On the South Side, Alderman Shirley Coleman, an ordained minister who focuses on crime and poverty issues, will face a runoff against challenger Joann Thompson, who supported the Big Box ordinance and has the backing or organized labor. ( Thompson got 41 percent of the vote while Coleman received 37 percent. )
Vote counts showed incumbent Lona Lane ( who was appointed to replace Tom Murphy by Mayor Daley in December ) just a hair under the magic 50 percent needed to defeat challenger Paul Stewart, who received 26 percent of the vote. Both have experience working for the city.
Alderman Howard Brookins, Jr., will face challenger Leroy Jones, Jr. Brookins pushed to have a Wal-Mart in his South Side ward and failed; therefore, unions backed Jones.
A long list of candidates spread around the vote enough to give Michael Chandler and Sharon Dixon too few votes to avoid a runoff in this Lawndale-area ward. Chandler wound up with 36 percent of the vote, while Dixon garnered 20 percent.
Despite the fact that there were only three candidates, incumbent Ted Matlak only received 47 percent of the vote—not enough to stave off a runoff with Scott Waguespack, who got 39 percent. One of the major issues for Matlak's challengers is what they perceive as an ongoing cycle of corruption in the alderman's office.
Incumbent Rey Colon will face former alderman Vilma Colom next month. A key issue for Colom is crime.
On the North Side ( in the Lincoln Park area ) , Alderman Vi Daley is headed for a runoff against Michele Smith. Smith is a former prosecutor and businesswoman. Daley has worked hard on streetscape and capital improvements in the area.
On the Far North Side, Alderman Joe Moore just missed the magic number—getting 49 percent of the vote—and will face challenger Don Gordon, who received roughly 29 percent.
During his campaign, Gordon has shown his support of gay rights and a willingness to listen to LGBT concerns in the ward. Moore, famous for his foie gras ban, faced three challengers upset by what they perceived as his poor handling of issues from crime to condos. Many felt that the longtime alderman hasn't done enough to improve the area, which is one of the most diverse neighborhoods in Chicago.
Like Moore, Alderman Bernie Stone, who has served the area for 33 years, was just under the magic number in order to avoid a runoff against Naisy Dolar.
Stone, a long-time ally to the mayor, received 48 percent of the vote. In the late '80s, Stone ran as a Republican against Carol Moseley Braun. He has since returned to the Democratic Party.
Dolar, an advocate for multiculturalism and director of the city's Commission on Human Relations, received roughly 28 percent of the vote. Dolar is also noted for raising awareness of the city's Asian-American community.

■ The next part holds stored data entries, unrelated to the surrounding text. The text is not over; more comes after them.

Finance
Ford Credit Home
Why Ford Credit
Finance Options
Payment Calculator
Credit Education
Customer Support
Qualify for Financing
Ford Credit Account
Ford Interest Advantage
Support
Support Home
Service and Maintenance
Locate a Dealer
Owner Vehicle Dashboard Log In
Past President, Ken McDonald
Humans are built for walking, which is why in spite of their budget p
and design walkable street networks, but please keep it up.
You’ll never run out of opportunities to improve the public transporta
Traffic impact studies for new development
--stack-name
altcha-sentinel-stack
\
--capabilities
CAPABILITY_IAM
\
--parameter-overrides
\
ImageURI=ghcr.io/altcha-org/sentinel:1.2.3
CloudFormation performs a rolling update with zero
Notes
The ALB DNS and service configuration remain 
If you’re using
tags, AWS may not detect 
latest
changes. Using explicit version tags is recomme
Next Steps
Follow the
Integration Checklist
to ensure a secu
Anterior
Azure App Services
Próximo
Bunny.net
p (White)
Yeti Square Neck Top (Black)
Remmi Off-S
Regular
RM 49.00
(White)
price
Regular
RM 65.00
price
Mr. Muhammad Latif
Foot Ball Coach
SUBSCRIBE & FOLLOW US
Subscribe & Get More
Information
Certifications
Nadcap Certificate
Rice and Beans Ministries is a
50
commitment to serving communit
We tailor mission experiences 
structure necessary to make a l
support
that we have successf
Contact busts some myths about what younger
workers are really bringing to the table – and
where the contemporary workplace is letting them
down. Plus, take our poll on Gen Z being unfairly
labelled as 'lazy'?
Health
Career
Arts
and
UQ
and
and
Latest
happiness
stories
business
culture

In addition to a high number of runoff elections, there were a few surprises on Feb. 27, including the tight race between Alderman Helen Shiller and openly gay candidate James Cappleman ( 46th Ward ) . Shiller, a longtime LGBT ally, won 53 percent to 47 percent.
On the South Side, Sandi Jackson trumped appointed Alderman Darcel Beavers ( 7th Ward ) . The race, which was not even close, was a battle between two women from prominent Black political families. Jackson is the wife of Rep. Jesse Jackson, Jr.
The largest shock of election night was when longtime Alderman Burton Natarus, a staunch ally to the mayor, fell to Brendan Reilly ( 42nd Ward ) . Natarus had been on the city council longer than Reilly has been alive. Reilly is an AT&T executive, and has since voiced that he will support the mayor.